Problem requirements
An exact, picture-free copy of the listing is required.

Provided material
BEGIN
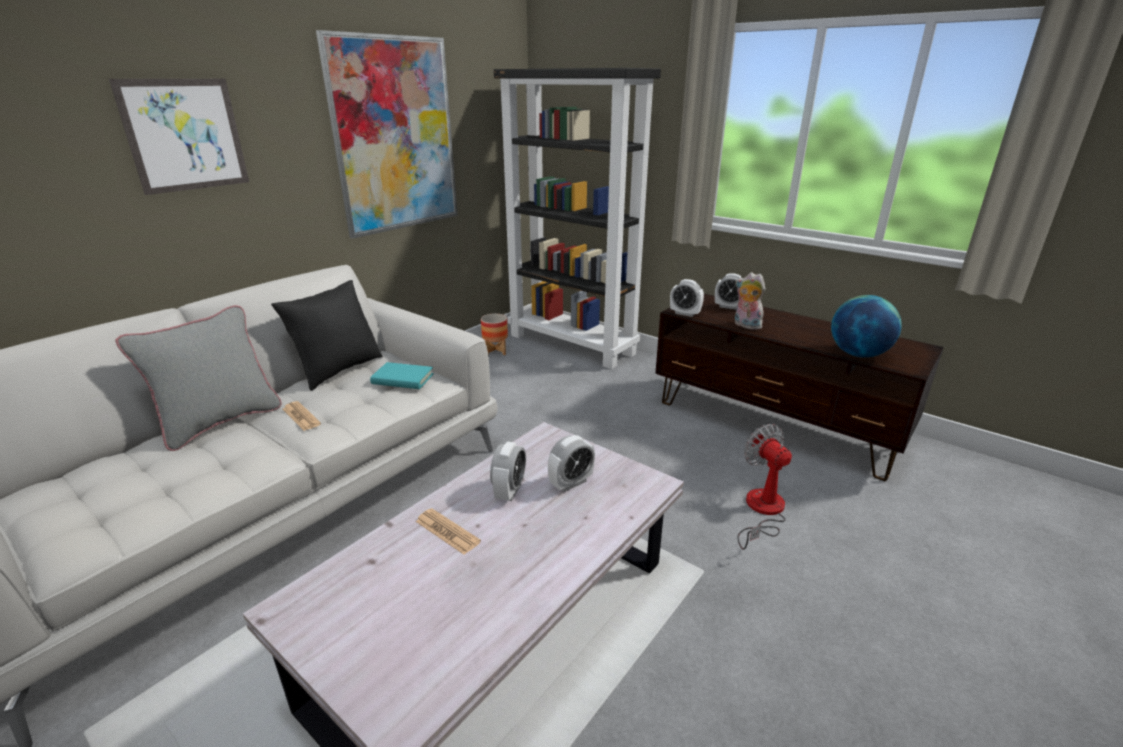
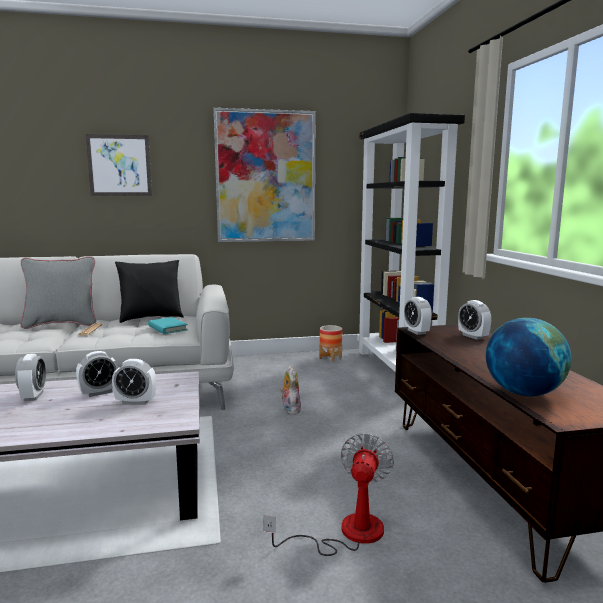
camera: 40 degrees right, 15 degrees down
newspaper [416,508,481,555] -> alarm clock [15,354,46,401]
plush toy [735,272,766,330] -> plush toy moved to [280,365,301,415]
END
Result
camera: 40 degrees right, 15 degrees down
newspaper [416,508,481,555] -> alarm clock [15,354,46,401]
plush toy [735,272,766,330] -> plush toy moved to [280,365,301,415]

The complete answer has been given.